I think the best way for us to be able to help you, if this answer isn't sufficient, would be if you could post a new question with the patent number you're looking at. We'd then be able to give you an interpretation of its claims, to give you a more solid idea of what it actually covers.


Now, in thinking about the differences between something produced at macro- versus micro-scale, it's worth noting a couple fundamental aspects of the patenting system.

Claims are key.

You wrote,

As a result the application of the preexisting patent on the cm scale would make most of their embodiments and claims unfeasible.

If you clearly understand the claims of the previous patent or application, and they are solely dependent on the original scale of the invention, you can pretty well stop reading right now, and you should be fine.

A patent is only as good as its claims, so if they're for something other than what you're going for, it's pretty well irrelevant.

You can't patent an idea.

Section TL;DR: If the implementations differ enough between varied scales, you're probably alright, depending on the patent's text.

You can only patent an invention, or in other words, an implementation.

To extend your example, I can't patent "a way of holding water," but I might be able to patent "a water-tight cylinder with one closed end."

Dataset excerpts:
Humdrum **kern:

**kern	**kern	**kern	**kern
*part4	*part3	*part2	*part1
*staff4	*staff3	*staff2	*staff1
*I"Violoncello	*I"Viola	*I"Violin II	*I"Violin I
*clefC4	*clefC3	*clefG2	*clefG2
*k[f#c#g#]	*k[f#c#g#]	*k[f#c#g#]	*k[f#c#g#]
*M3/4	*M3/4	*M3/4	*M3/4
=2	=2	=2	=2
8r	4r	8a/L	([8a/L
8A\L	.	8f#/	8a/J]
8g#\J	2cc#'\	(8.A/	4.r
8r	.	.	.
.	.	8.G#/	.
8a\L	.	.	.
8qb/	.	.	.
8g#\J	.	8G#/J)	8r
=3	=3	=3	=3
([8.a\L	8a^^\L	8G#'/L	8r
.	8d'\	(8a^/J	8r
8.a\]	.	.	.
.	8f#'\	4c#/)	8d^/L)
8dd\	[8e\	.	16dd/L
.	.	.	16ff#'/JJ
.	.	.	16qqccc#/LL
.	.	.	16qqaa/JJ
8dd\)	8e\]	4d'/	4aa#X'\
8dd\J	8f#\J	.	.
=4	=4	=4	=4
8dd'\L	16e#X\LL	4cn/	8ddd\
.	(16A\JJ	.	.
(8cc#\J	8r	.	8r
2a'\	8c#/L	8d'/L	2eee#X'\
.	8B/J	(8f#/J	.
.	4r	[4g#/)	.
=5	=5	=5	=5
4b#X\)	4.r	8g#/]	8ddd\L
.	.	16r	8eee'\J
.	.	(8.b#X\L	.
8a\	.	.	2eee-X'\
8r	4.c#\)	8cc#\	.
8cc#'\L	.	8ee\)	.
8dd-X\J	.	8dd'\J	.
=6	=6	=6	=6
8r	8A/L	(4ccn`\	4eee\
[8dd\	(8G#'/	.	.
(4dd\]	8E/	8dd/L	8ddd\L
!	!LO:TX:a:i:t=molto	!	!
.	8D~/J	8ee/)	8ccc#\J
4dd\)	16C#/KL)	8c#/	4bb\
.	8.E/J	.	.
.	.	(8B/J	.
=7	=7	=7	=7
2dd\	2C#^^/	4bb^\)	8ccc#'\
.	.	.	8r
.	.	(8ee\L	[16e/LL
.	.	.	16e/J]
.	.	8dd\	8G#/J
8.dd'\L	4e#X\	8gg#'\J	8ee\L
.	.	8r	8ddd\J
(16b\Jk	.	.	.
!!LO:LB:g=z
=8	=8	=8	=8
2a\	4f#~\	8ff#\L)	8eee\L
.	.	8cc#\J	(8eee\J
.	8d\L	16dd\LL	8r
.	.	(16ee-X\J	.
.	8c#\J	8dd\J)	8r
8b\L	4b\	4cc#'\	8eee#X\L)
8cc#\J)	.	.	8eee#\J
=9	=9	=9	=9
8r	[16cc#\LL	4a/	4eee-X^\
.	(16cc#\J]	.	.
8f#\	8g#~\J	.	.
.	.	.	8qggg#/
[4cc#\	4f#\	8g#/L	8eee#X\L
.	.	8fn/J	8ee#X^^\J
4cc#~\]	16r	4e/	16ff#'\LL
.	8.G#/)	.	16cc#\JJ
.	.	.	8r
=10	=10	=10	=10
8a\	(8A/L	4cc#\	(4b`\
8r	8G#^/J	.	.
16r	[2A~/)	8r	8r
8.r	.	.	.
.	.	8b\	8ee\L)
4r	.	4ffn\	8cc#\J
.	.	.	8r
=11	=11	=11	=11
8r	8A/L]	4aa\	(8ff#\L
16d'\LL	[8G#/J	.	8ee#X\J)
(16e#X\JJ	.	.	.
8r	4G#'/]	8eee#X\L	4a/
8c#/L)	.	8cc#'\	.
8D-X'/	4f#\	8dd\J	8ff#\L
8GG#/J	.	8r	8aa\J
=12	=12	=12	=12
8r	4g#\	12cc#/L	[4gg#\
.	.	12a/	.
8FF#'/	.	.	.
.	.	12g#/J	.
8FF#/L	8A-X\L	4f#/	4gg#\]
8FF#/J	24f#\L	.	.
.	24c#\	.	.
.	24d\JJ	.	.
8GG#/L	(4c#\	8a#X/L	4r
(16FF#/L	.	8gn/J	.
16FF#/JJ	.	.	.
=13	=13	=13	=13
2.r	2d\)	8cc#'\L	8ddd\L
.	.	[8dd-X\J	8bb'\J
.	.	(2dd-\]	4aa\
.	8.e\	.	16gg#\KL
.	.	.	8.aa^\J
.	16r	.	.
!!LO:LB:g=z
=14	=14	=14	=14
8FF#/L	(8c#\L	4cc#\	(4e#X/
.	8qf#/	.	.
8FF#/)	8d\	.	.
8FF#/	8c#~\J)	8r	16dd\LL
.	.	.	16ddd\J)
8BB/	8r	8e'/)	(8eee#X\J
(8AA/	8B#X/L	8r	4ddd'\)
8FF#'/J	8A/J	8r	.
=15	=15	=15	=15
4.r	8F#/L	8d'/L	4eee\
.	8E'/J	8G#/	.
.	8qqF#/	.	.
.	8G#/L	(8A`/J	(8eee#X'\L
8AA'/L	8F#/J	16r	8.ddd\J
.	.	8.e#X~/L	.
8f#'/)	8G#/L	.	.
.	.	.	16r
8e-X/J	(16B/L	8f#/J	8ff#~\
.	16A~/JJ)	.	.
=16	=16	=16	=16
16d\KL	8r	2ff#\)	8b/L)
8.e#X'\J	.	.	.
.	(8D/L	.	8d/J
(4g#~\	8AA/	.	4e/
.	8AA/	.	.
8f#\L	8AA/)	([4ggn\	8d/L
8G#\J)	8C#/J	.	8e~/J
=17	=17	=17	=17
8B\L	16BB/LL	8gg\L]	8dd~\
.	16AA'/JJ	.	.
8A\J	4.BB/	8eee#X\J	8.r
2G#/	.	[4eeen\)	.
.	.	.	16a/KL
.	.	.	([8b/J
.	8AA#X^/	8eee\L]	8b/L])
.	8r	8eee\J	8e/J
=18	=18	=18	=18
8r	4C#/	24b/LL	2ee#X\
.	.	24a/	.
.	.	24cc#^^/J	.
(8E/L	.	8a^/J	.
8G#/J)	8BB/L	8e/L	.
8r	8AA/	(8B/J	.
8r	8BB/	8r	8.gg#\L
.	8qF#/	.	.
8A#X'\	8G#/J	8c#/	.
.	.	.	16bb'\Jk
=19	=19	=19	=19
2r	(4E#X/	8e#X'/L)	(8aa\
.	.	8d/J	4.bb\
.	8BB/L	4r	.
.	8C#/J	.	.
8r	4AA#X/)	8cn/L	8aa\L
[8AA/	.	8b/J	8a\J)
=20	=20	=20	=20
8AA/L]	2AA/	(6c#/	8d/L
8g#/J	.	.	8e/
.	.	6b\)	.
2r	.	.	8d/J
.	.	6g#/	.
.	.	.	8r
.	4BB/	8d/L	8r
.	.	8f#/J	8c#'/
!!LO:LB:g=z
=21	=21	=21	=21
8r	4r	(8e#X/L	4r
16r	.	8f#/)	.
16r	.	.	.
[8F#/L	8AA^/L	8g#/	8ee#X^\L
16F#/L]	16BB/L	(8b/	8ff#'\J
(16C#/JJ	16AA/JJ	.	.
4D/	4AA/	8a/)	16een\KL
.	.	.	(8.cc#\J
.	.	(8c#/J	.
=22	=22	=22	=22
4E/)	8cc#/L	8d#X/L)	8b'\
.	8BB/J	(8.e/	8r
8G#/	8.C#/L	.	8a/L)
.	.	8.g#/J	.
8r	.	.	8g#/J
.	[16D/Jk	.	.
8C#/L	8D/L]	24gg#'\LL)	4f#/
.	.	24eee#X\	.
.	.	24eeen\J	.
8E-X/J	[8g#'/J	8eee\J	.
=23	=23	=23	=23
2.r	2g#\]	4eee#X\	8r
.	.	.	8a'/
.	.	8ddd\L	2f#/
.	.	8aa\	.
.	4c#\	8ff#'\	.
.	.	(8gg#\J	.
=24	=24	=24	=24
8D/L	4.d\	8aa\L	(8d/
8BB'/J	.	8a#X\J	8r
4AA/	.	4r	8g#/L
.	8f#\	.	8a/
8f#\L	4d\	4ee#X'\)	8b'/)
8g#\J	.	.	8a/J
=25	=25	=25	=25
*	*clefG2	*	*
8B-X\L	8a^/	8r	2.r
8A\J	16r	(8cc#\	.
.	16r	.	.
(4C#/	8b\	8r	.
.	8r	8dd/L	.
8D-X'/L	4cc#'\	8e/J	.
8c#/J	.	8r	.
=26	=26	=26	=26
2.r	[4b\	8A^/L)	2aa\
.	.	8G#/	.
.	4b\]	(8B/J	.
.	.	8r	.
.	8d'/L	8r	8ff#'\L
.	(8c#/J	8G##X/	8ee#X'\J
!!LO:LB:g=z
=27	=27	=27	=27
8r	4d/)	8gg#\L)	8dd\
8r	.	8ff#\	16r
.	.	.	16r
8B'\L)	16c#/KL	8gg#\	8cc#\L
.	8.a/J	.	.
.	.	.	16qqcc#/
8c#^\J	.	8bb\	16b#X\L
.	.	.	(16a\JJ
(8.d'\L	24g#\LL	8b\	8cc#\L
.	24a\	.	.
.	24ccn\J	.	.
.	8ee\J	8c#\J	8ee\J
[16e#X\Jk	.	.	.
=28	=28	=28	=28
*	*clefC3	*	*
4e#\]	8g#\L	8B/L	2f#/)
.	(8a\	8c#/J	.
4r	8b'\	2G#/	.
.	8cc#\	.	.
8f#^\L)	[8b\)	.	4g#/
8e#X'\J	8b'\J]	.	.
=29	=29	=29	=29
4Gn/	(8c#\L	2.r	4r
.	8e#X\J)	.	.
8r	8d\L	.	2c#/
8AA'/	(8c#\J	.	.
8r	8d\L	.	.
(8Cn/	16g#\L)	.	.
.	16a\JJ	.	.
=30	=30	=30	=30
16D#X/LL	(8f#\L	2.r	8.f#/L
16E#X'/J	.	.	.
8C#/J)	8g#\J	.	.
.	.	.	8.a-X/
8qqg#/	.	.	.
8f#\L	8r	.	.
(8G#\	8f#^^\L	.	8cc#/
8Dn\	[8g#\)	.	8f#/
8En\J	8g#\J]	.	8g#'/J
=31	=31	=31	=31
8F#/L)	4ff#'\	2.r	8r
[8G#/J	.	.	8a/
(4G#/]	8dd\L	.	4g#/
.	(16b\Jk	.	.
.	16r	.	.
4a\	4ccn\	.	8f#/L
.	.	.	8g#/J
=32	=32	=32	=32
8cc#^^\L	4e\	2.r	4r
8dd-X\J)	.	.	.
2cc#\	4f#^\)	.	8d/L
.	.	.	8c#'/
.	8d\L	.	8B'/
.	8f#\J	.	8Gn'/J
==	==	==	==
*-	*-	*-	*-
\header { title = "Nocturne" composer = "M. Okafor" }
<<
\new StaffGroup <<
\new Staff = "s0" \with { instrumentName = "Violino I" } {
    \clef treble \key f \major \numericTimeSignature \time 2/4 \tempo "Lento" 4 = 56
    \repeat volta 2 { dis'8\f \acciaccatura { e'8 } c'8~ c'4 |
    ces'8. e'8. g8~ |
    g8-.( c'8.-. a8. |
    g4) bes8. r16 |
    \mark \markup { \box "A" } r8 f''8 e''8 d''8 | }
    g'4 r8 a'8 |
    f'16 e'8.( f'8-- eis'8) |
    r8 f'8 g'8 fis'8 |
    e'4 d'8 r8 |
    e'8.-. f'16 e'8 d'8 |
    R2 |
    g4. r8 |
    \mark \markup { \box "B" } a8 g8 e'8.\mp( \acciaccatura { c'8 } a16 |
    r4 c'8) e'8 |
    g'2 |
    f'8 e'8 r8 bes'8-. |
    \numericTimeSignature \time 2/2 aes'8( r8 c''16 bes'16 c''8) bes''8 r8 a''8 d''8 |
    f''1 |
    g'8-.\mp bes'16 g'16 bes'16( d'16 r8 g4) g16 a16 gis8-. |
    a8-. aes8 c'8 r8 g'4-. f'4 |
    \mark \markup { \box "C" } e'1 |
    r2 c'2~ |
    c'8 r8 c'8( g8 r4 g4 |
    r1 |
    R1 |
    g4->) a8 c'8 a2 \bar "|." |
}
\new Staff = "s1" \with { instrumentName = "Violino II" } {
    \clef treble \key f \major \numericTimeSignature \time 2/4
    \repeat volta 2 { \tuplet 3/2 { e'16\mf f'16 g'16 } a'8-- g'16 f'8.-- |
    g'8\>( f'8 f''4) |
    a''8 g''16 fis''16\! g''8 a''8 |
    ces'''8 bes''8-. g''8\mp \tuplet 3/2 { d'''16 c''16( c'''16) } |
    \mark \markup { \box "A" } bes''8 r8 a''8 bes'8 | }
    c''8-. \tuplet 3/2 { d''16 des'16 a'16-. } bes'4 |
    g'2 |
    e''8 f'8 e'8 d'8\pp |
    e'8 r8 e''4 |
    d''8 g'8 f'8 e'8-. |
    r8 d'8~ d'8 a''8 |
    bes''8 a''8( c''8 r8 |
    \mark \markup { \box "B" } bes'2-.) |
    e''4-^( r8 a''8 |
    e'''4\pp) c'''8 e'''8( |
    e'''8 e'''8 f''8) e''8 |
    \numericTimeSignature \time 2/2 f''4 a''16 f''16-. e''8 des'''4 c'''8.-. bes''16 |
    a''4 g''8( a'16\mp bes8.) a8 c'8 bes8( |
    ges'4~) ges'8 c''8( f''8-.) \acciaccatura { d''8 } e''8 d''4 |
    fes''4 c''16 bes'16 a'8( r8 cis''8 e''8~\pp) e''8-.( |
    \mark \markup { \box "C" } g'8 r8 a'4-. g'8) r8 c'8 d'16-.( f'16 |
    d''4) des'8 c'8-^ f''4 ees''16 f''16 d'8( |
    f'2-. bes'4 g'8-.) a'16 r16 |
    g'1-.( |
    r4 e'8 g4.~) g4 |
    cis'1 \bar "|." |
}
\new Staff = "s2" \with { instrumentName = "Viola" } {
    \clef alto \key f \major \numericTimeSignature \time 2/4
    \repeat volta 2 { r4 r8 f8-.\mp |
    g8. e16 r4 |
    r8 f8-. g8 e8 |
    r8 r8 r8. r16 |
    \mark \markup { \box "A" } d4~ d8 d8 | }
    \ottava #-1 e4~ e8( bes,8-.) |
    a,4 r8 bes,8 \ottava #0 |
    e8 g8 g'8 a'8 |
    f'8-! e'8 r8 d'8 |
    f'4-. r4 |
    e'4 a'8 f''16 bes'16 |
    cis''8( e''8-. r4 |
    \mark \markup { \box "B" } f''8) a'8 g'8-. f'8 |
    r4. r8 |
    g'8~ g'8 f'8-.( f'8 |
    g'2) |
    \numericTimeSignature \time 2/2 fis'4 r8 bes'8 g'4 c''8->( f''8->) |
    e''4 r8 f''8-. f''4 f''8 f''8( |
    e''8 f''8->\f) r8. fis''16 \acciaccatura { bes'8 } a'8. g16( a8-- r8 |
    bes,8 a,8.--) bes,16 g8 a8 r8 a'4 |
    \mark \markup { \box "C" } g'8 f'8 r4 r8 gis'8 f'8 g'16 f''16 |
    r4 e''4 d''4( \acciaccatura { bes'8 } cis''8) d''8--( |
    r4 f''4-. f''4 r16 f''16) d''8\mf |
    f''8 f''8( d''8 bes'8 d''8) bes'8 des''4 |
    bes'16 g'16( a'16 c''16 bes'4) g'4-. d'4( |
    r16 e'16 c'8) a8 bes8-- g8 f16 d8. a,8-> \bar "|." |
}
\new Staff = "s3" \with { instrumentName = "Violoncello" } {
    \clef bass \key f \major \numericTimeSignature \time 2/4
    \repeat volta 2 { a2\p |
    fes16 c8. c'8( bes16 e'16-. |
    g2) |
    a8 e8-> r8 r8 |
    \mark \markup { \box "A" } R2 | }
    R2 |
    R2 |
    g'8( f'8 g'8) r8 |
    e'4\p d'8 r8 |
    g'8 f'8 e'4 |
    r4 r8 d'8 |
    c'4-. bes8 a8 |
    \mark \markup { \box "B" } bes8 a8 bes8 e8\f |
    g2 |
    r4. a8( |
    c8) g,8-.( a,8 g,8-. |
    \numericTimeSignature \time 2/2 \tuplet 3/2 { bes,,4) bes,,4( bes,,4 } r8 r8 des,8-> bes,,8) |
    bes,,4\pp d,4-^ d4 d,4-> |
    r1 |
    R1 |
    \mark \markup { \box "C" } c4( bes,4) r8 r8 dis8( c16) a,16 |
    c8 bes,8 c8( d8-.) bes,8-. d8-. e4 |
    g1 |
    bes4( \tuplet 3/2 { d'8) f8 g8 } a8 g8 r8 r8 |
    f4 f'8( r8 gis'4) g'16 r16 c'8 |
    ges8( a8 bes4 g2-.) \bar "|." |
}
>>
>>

§ **THINGS TO DO**
A. Report every line of the entries that contains the string "instrumentName", treating uppercase and lowercase as different.
B. Pick up the text about patent claims after its last sentence and continue writing it.

§ **ANSWERS BY TASK**
A.
\new Staff = "s0" \with { instrumentName = "Violino I" } {
\new Staff = "s1" \with { instrumentName = "Violino II" } {
\new Staff = "s2" \with { instrumentName = "Viola" } {
\new Staff = "s3" \with { instrumentName = "Violoncello" } {

B.
The difference here is fairly subtle, but you can imagine it more in a more serious case, of, for instance, a (looking at the thing in front of me), keyboard backlight. If I wanted to get a patent on my keyboard's backlight, hypothetically of course, I couldn't file an application claiming "a means to illuminating the keys on a keyboard." Rather, I'd have to claim something like "using a light source, from an LED or other form of illumination, mounted underneath individual keys on a keyboard." Neither of these are perfect examples, but they illustrate my point.

An invention needs utility to be patented, and to have utility, it needs an implementation. On top of that, patents need to be enabling, and to enable someone, you need something to enable them to do.

Now, that speaks to your situation, and exactly what you mentioned.

In your second paragraph, you talk about the differences in implementations between a bigger and smaller cup. Because the implementations differ, it's conceivable that the oppositely-sized version might not fall under the same patent.

Back to my point, though, you might still have some options. Consider your own example of a large cup being comprised of a collection of smaller ones. That might be patentable, in its own right. Because the implementation is novel and has utility, it could theoretically be patented.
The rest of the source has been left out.